Se foram cumpridos os procedimentos legais no despedimento coletivo por parte do empregador e se o trabalhador cumpre as condições de atribuição de subsídio de desemprego (que pode consultar em
sabiasque.pt/trabalho/legislacao/1020-at...rego-desde-2012.html
), poderá ficar descansado quanto à atribuição de subsídio de desemprego.
Quanto a "férias sem vencimento", não estamos certos que seja aplicável. Sugerimos-lhe que negoceie com o empregador o seguinte:
- Férias pagas durante 30 dias do aviso prévio. Tem direito a 30 dias de férias porque acumula os 22 dias de 2012 que diz ainda não ter gozado e mais 8 dias pelos meses trabalhados em 2013 (Janeiro a Abril), contabilizando 2 dias por cada mês completo trabalhado em 2013.
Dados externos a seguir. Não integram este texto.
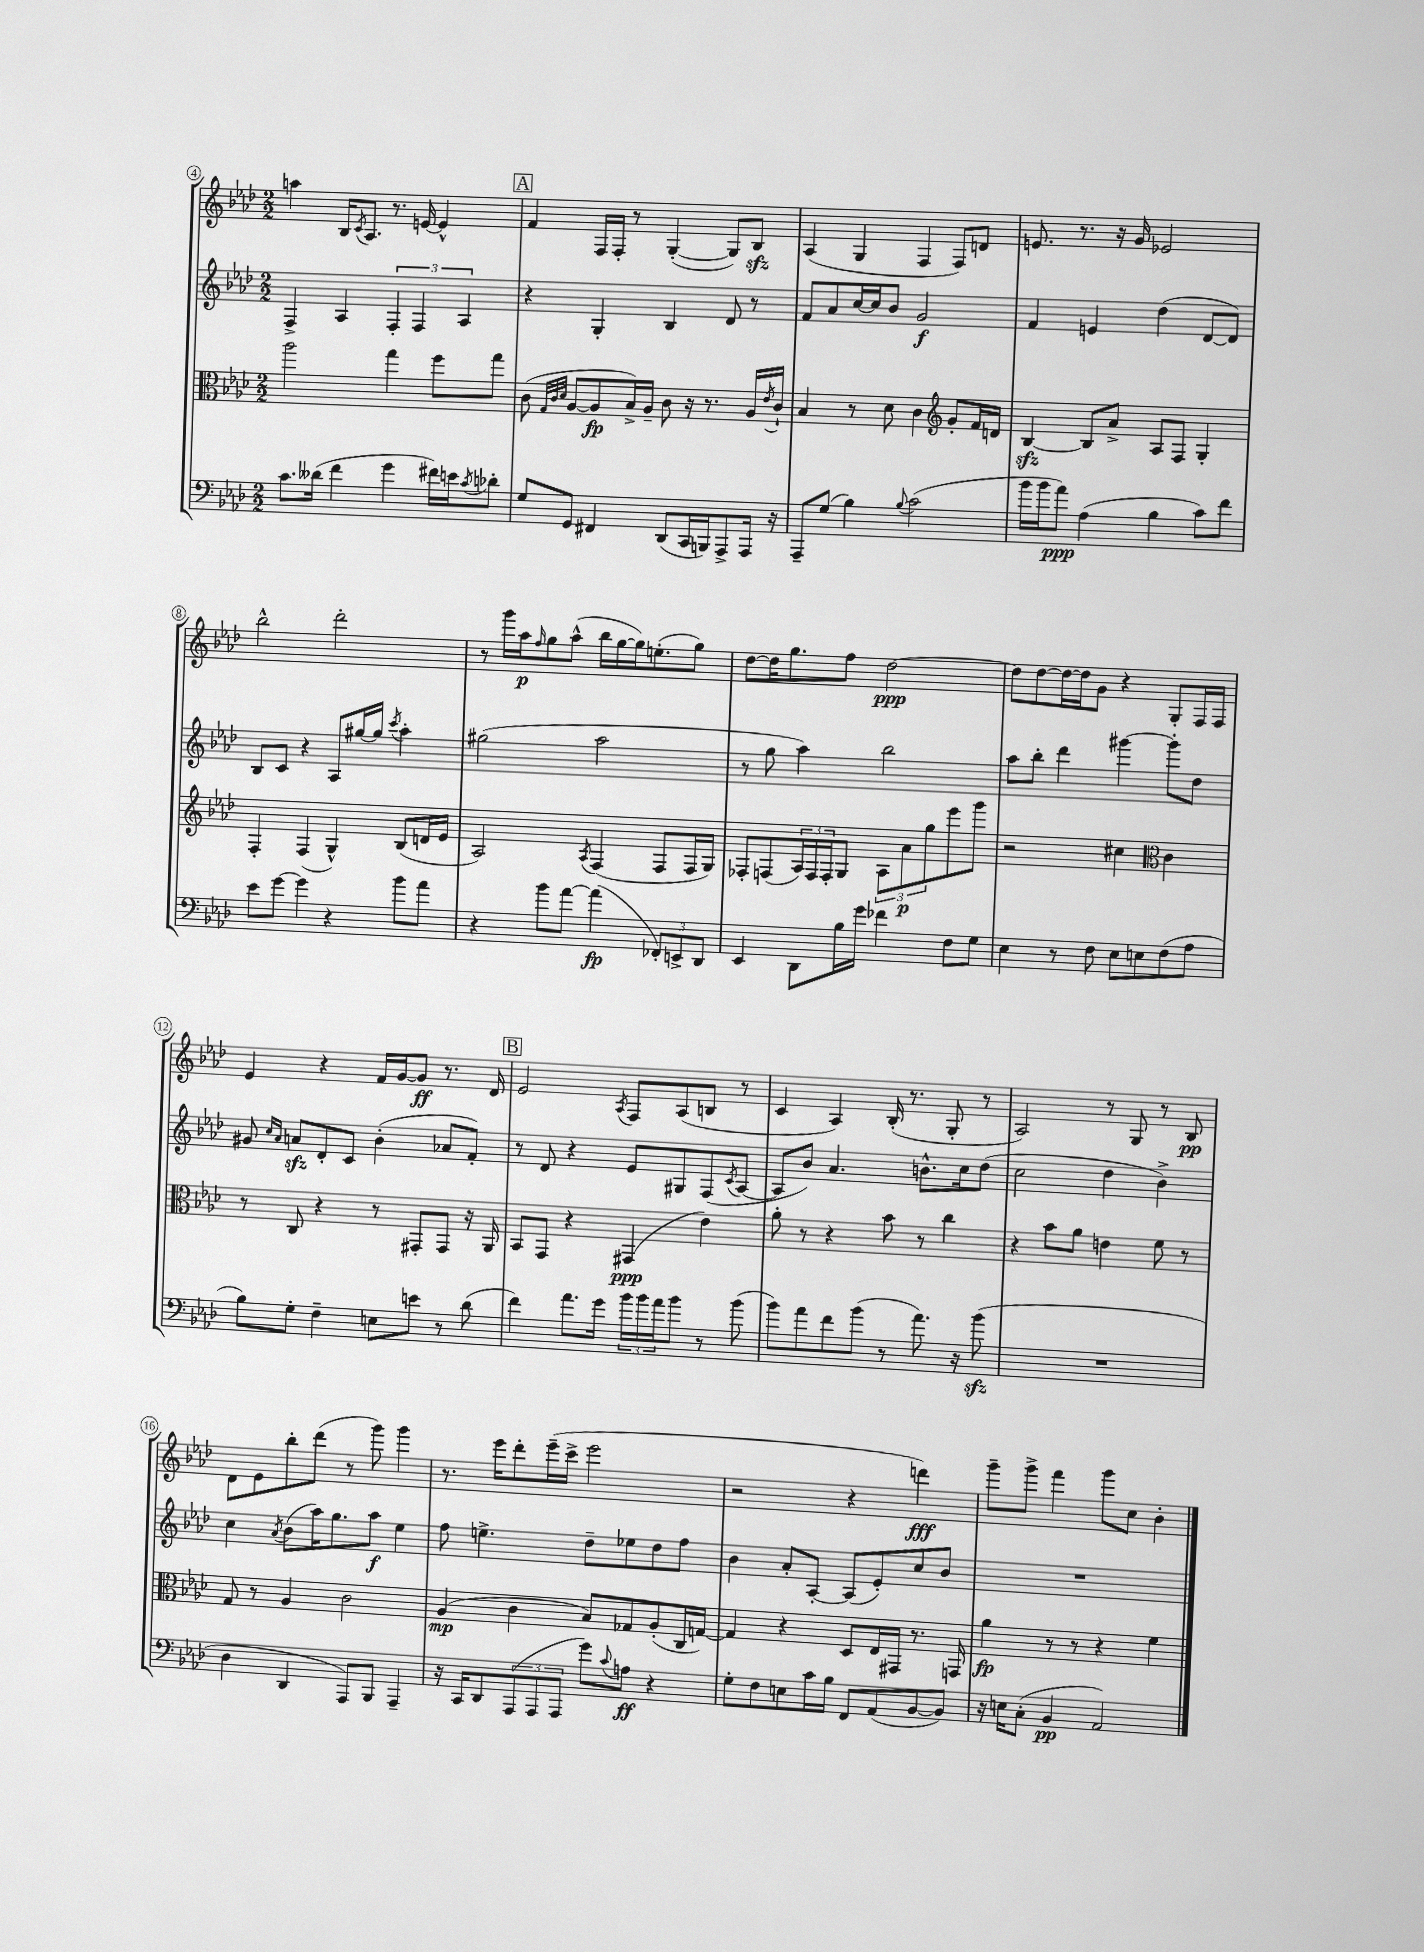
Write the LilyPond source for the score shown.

<<
\new StaffGroup <<
\new Staff = "s0" {
    \clef treble \key aes \major \numericTimeSignature \time 2/2
    a''4 bes16 \acciaccatura { c'8 } aes8. r8. e'16~ e'4-^ |
    \mark \markup { \box "A" } f'4 f16 f16-. r8 g4~-.( g8) bes8\sfz |
    aes4( g4 f4 f8) d'8 |
    e'8. r8. r16 g'16 ees'2 |
    bes''2-^ des'''2-. |
    r8 g'''16 aes''16\p \grace { f''16 } g''8 aes''8-^( bes''16 g''16~ g''16) e''8.-.( g''8) |
    des''8~ des''16 g''8. f''8 des''2~\ppp |
    des''8 des''8~ des''16~ des''16 g'8 r4 g8-. f16 f16 |
    ees'4 r4 f'16 g'16~ g'8\ff r8. des'16 |
    \mark \markup { \box "B" } ees'2 \acciaccatura { aes8 } f8 aes8( b8 r8 |
    c'4 aes4) bes16-.( r8. g8-. r8 |
    aes2) r8 g8 r8 bes8\pp |
    des'8 ees'8 bes''8-. des'''8( r8 g'''8) g'''4 |
    r8. ees'''16 des'''8-. ees'''16--( c'''16-> ees'''2 |
    r2 r4 d'''4\fff) |
    g'''8-- g'''8-> f'''4 g'''8 c''8 bes'4-. \bar "|." |
}
\new Staff = "s1" {
    \clef treble \key aes \major \numericTimeSignature \time 2/2
    f4-> aes4 \tuplet 3/2 { f4-. f4 aes4 } |
    \mark \markup { \box "A" } r4 g4-. bes4 des'8 r8 |
    f'8 aes'8 c''16~ c''16 bes'8 g'2\f |
    f'4 e'4 des''4( des'8~ des'8) |
    bes8 c'8 r4 aes8 gis''16~ gis''16 \acciaccatura { c'''8 } aes''4-. |
    gis''2( aes''2 |
    r8 g''8 aes''4) bes''2 |
    aes''8 bes''8-. des'''4 gis'''4~ gis'''8-. des''8 |
    gis'8 \grace { c''16 aes'16 } a'8\sfz des'8-. c'8 bes'4-.( aes'8 f'8-.) |
    \mark \markup { \box "B" } r8 des'8 r4 ees'8 gis8 f8( \acciaccatura { c'8 } aes8~ |
    aes8 bes'8) aes'4. b'8.-^ c''16 des''8( |
    c''2 des''4 bes'4->) |
    c''4 \acciaccatura { aes'8 } bes'8( aes''16) g''8. aes''8\f ees''4 |
    f''8 e''4.-> des''8-- ees''8 des''8 f''8 |
    bes'4 aes'8-. aes8~-. aes8( ees'8-.) c''8 bes'8 |
    R1 \bar "|." |
}
\new Staff = "s2" {
    \clef alto \key aes \major \numericTimeSignature \time 2/2
    aes''2 g''4 f''8 g''8 |
    \mark \markup { \box "A" } c'8( \grace { g32 c'32 des'32 } aes8~ aes8\fp bes16->) aes16-- c'8 r16 r8. aes16 \acciaccatura { ees'8 } c'16-! |
    bes4 r8 des'8 c'4 \clef treble g'8-. f'16 d'16 |
    bes4~\sfz bes8 aes'8-> aes8 f8 g4-. |
    f4-. f4( g4-^) bes8( d'16 ees'16 |
    aes2) \acciaccatura { aes8 } f4( f8 f16 g16) |
    fes8-. f8( \tuplet 3/2 { aes16) f16 f16-. } g8 \tuplet 3/2 { aes8 aes'8\p g''8 } ees'''8 g'''8 |
    r2 cis''4 \clef alto c'4 |
    r8 c8 r4 r8 gis,8-. gis,8 r16 aes,16 |
    \mark \markup { \box "B" } bes,8 g,8 r4 gis,4\ppp( ees'4) |
    aes'8-. r8 r4 bes'8 r8 c''4 |
    r4 bes'8 aes'8 e'4 f'8 r8 |
    g8 r8 aes4 c'2 |
    aes4\mp( c'4 bes8) ges8 aes8-.( c16 g16~) |
    g4 r4 des8 ees16 gis,16 r8. g,16 |
    aes'4\fp r8 r8 r4 f'4 \bar "|." |
}
\new Staff = "s3" {
    \clef bass \key aes \major \numericTimeSignature \time 2/2
    c'8. deses'16( f'4 g'4 fis'16) e'16 \acciaccatura { c'8 } des'8-. |
    \mark \markup { \box "A" } g8 g,8 fis,4 des,8( c,16 b,,16) aes,,8-> aes,,16 r16 |
    aes,,8-- g8( bes4) \appoggiatura { bes8 } c'2( |
    bes'16 bes'16 aes'8\ppp) aes4( bes4 c'8) f'8 |
    ees'8 g'8~ g'4 r4 bes'8 aes'8 |
    r4 bes'8 aes'8~ aes'4\fp( \tuplet 3/2 { fes,8-.) e,8-> des,8 } |
    ees,4 des,8 bes16 g'16 fes'4 f8 g8 |
    ees4 r8 f8 ees8 e8 f8( aes8 |
    bes8) g8-. f4-- e8 e'8 r8 des'8( |
    \mark \markup { \box "B" } f'4) aes'8. g'16 \tuplet 3/2 { bes'16 bes'16 aes'16 } bes'8 r8 bes'8( |
    bes'8) aes'8 f'8 bes'8( r8 aes'8.) r16 bes'8\sfz( |
    R1 |
    des4 des,4 aes,,8) bes,,8 aes,,4-- |
    r16 c,16 des,8 \tuplet 3/2 { aes,,8( aes,,8 aes,,8 } g'8) \appoggiatura { c'8 } a8\ff r4 |
    g8-. f8 e8 c'16 bes16 f,8 aes,8( bes,8~ bes,8) |
    r16 e16 c8-.( bes,4\pp aes,2) \bar "|." |
}
>>
>>
\layout { \context { \Score currentBarNumber = #4 \override BarNumber.stencil = #(make-stencil-circler 0.1 0.3 ly:text-interface::print) } }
- Licença sem retribuição durante o restante tempo do aviso prévio, de acordo com o
artigo 317
(e 294 a 297) do Código do Trabalho em vigor (Lei 7/2009 de 12 Fevereiro, disponível em
sabiasque.pt/codigo-do-trabalho.html
)
Para marcação de férias está atualmente em vigor a alteração ao número 3 do
artigo 238 do Código do Trabalho
em vigor (Lei 7/2009 de 12 Fevereiro) que estabelece que sempre que há uma folga em dia útil (2ª a 6ª feira) esta não pode ser contabilizada para dias de férias, devendo contar-se os sábados e domingos que não sejam feriados. Ou seja, para a marcação das férias devem ser "saltados" todos os dias de folga já marcados para o período pretendido, como se se tratassem de sábados, domingos ou feriados. Ao marcar as férias, o trabalhador conta as folgas como dias de descanso, ou seja, os dias de folga passam a ser os fins de semana e feriados.